**SUPPLIED DATA**
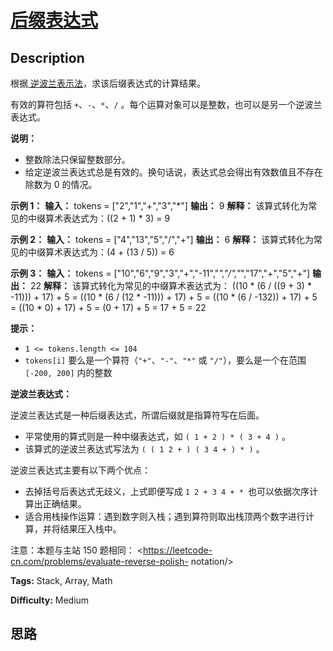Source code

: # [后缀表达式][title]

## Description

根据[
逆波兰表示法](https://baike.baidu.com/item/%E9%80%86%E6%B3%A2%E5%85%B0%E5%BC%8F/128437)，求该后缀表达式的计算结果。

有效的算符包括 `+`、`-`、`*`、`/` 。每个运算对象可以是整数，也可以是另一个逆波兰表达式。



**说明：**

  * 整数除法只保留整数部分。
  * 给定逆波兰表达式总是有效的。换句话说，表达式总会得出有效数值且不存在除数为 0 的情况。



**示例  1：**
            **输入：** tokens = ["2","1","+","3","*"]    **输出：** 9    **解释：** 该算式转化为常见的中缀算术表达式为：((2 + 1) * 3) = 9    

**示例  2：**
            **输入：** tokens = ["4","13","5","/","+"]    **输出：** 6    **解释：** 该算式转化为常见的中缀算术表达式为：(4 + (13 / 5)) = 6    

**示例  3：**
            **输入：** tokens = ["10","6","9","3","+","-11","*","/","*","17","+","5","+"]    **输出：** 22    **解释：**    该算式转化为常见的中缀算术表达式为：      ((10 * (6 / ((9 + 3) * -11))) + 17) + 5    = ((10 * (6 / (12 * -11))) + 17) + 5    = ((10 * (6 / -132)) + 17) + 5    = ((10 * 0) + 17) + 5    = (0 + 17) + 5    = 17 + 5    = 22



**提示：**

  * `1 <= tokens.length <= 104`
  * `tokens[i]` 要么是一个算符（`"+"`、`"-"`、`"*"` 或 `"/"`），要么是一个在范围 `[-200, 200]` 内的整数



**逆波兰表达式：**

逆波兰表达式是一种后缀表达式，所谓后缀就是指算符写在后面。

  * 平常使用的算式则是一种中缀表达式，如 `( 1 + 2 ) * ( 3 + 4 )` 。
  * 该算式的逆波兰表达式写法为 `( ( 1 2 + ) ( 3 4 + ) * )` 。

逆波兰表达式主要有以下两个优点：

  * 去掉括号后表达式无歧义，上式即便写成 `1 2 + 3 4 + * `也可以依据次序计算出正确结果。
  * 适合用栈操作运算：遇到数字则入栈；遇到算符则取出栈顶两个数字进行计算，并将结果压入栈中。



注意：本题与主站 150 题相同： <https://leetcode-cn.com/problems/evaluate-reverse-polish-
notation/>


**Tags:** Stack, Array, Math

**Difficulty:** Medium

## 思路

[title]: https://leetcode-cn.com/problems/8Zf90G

...

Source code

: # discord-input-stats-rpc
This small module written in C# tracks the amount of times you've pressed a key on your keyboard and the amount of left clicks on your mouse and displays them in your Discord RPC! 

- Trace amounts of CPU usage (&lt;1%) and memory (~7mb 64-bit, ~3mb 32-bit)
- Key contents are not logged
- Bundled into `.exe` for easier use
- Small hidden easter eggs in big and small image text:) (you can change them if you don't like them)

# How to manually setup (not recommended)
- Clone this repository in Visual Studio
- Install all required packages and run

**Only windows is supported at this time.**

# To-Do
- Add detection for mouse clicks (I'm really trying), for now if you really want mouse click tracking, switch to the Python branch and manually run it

**DESCRIPTION OF THE TASK**
Where a line of the listing holds the string "leetcode", copy that line.

**SOLVED PROBLEM**
注意：本题与主站 150 题相同： <https://leetcode-cn.com/problems/evaluate-reverse-polish-
[title]: https://leetcode-cn.com/problems/8Zf90G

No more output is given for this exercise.